We then run the task as
.. code:: bash
$ validphys plot_pdfs.yaml --parallel --scheduler tcp://172.24.142.17:8786
The time needed for this task (on a machine with 8 cores and 32 GiB of RAM) is
.. code:: console
real 0m43.464s
user 0m2.419s
sys 0m0.607s
as compared to the sequential execution which gives
.. code:: console
real 2m0.531s
user 8m20.506s
sys 1m45.868s
Example 2: Comparison of Fits
-----------------------------
This example shows how to perform a comparison between two fits,
that is, how to perform a ``vp-comparefits`` analysis using the
parallel implementation.
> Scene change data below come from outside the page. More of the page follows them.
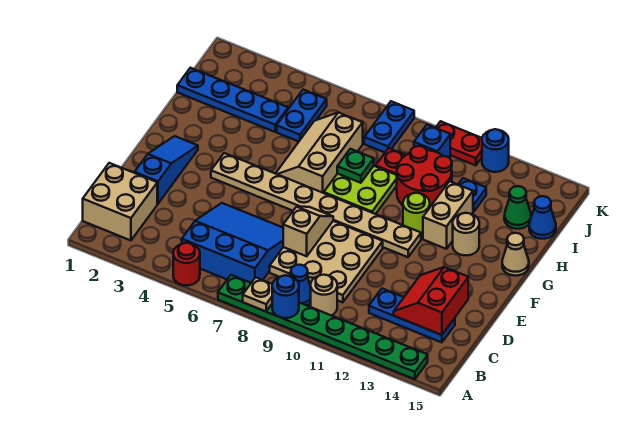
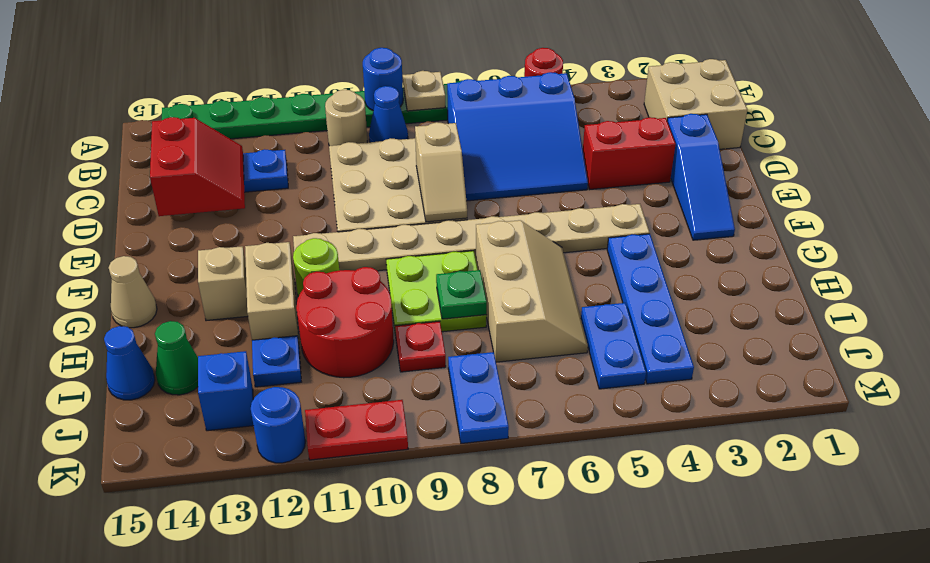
none -> red 1x2 brick [583,117,676,189]
tan 1x1 round brick [453,213,479,255] -> tan 1x1 brick [198,246,248,321]
blue 1x4 plate [177,68,288,132] -> blue 1x4 plate turned to [607,234,694,384]
blue 1x1 brick [414,125,450,158] -> blue 1x1 brick moved to [198,351,254,431]

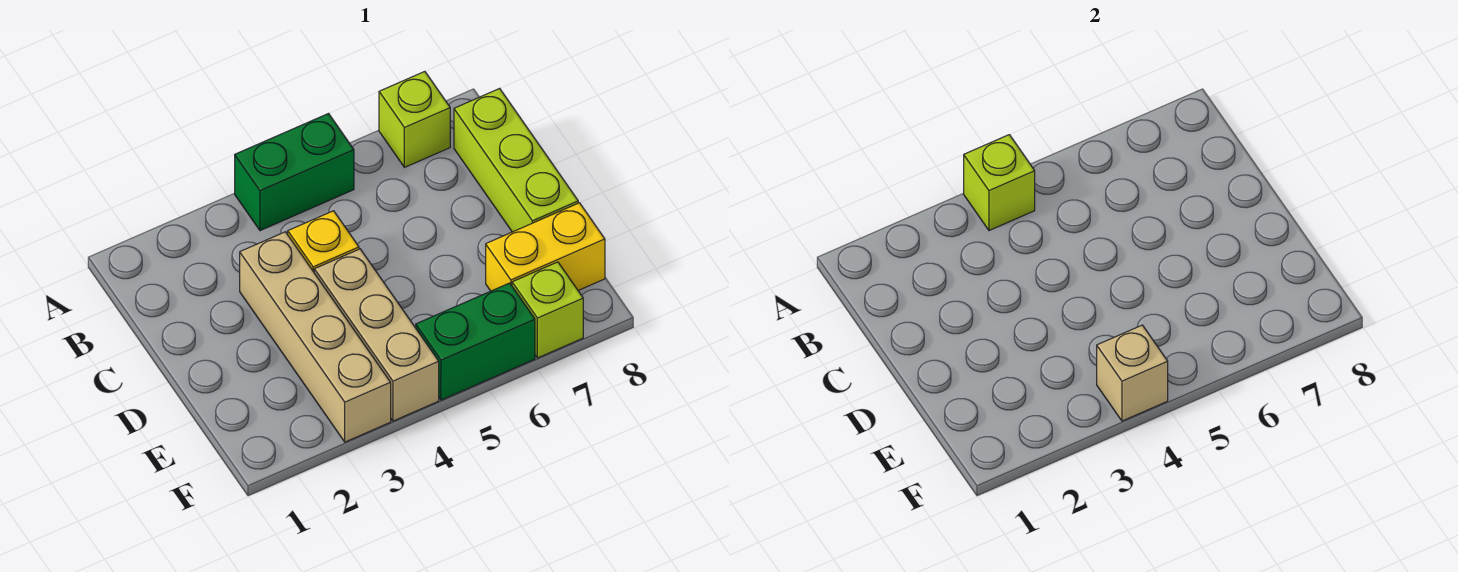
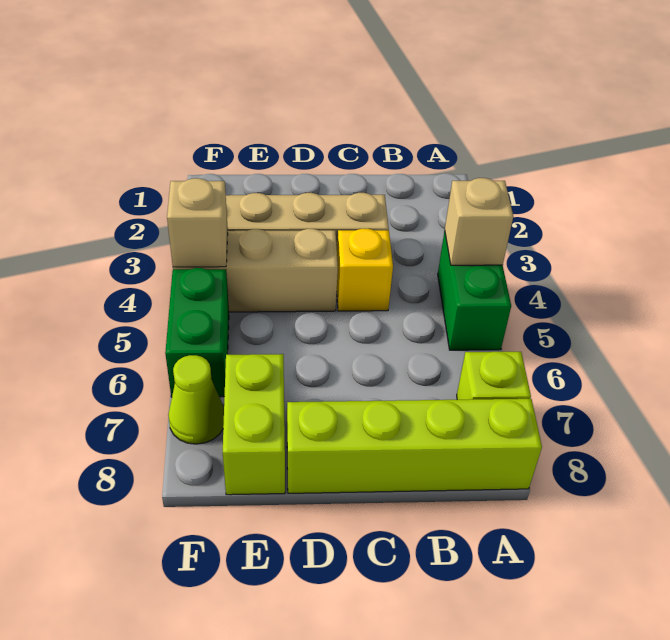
lime 1x1 brick [964,135,1035,231] -> tan 1x1 brick [445,178,513,265]
lime 1x3 brick [454,89,578,232] -> lime 1x4 brick [287,399,542,493]
yellow 1x2 brick [486,203,605,291] -> lime 1x2 brick [223,354,285,495]
lime 1x1 brick [512,262,583,358] -> lime 1x1 cone [168,355,224,444]

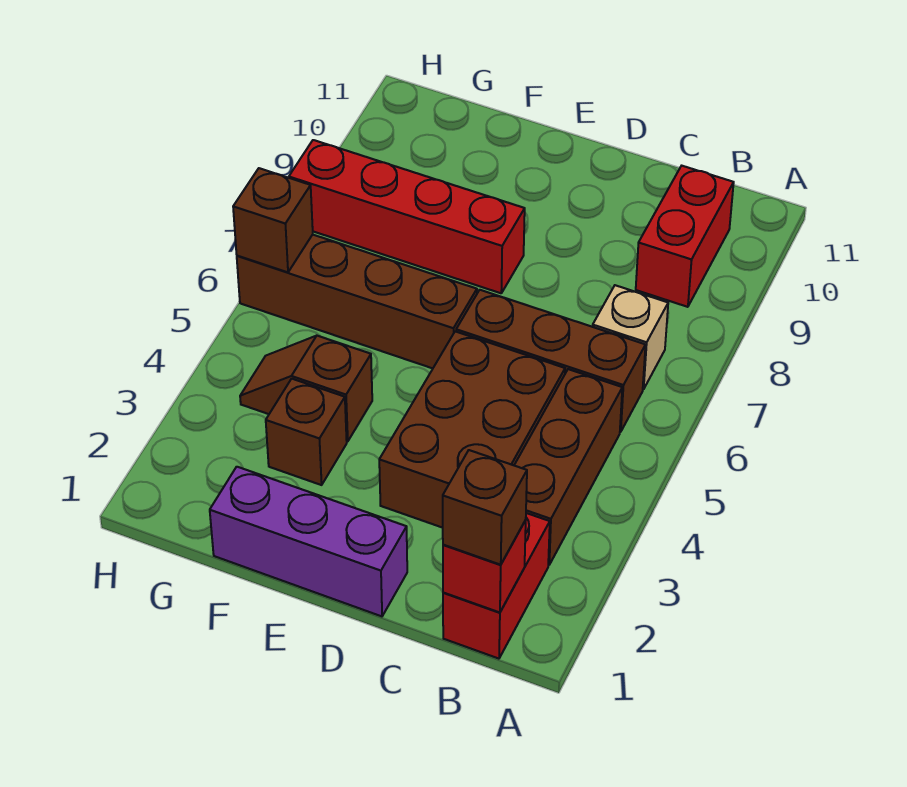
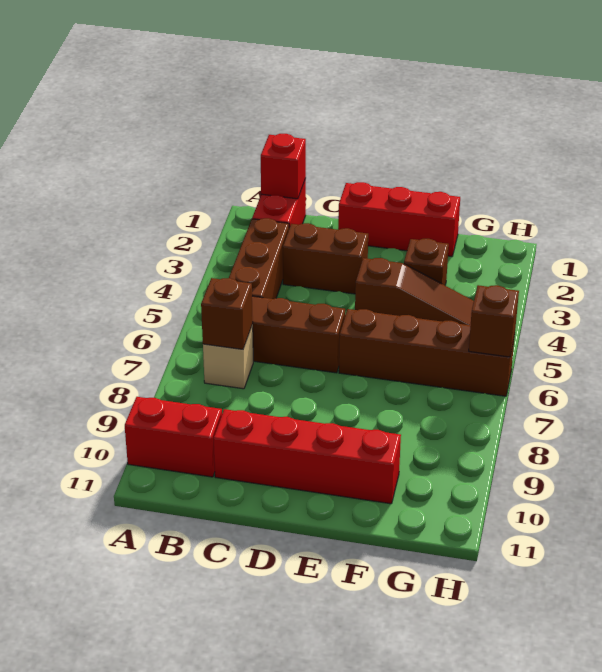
brown 1x1 brick [443,450,527,565] -> brown 1x1 brick moved to [201,278,253,349]
red 1x2 brick [636,166,734,307] -> red 1x2 brick turned to [125,397,222,477]
brown 2x3 brick [379,331,565,528] -> brown 1x2 brick [283,223,368,294]
purple 1x3 brick [210,467,407,616] -> red 1x3 brick [338,182,460,256]
red 1x4 brick [289,140,525,293] -> red 1x4 brick moved to [213,409,401,504]
brown 1x2 slope [240,336,372,441] -> brown 1x3 slope [355,258,474,325]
Note that this example is computationally more
expensive, so it is recommended to run it on a computer with large memory availability.
Once a ``dask-scheduler`` has been initialised we assign to it the following workers
.. code:: bash
$ dask-worker --nworkers 15 --nthreads 1 --memory-limit '13 GiB'
As a toy example we then compare the `NNPDF40_nnlo_as_01180_1000` fit to itself:
.. code:: bash
$ vp-comparefits NNPDF40_nnlo_as_01180_1000 NNPDF40_nnlo_as_01180_1000 --title example --author mnc --keywords example --parallel --scheduler
The time needed for this task on a computer with the following attributes
.. code::
=========================================================================
Ubuntu 20.04.6 LTS (focal) in DAMTP
Host: zprime, Group: HEP, Kernel: Linux 5.4
Memory: 515890M, Swap: 16383M
Arch: x86_64, AMD EPYC 7453 28-Core Processor [28 cores]
Make: Giga Computing, Model: R182-Z91-00 Rack Mount Chassis
=========================================================================
is:
.. code::
real 5m21.546s
user 0m17.064s
sys 0m4.401s
The time needed on the same machine when running the job sequentially is
.. code::
real 30m22.245s
user 57m9.356s
sys 15m40.624s
Using dask without a Scheduler
==============================
It is possible to run validphys scripts without having to explicitly
initialise a dask scheduler by simply adding a ``--parallel`` flag to the task:
.. code:: bash
validphys --parallel
this method, however, should not be used for analyses that are computationally
more expensive than ``plot_pdfs.yaml`` since the default memory limit that
is assigned to each worker could potentially not be enough to carry out the task.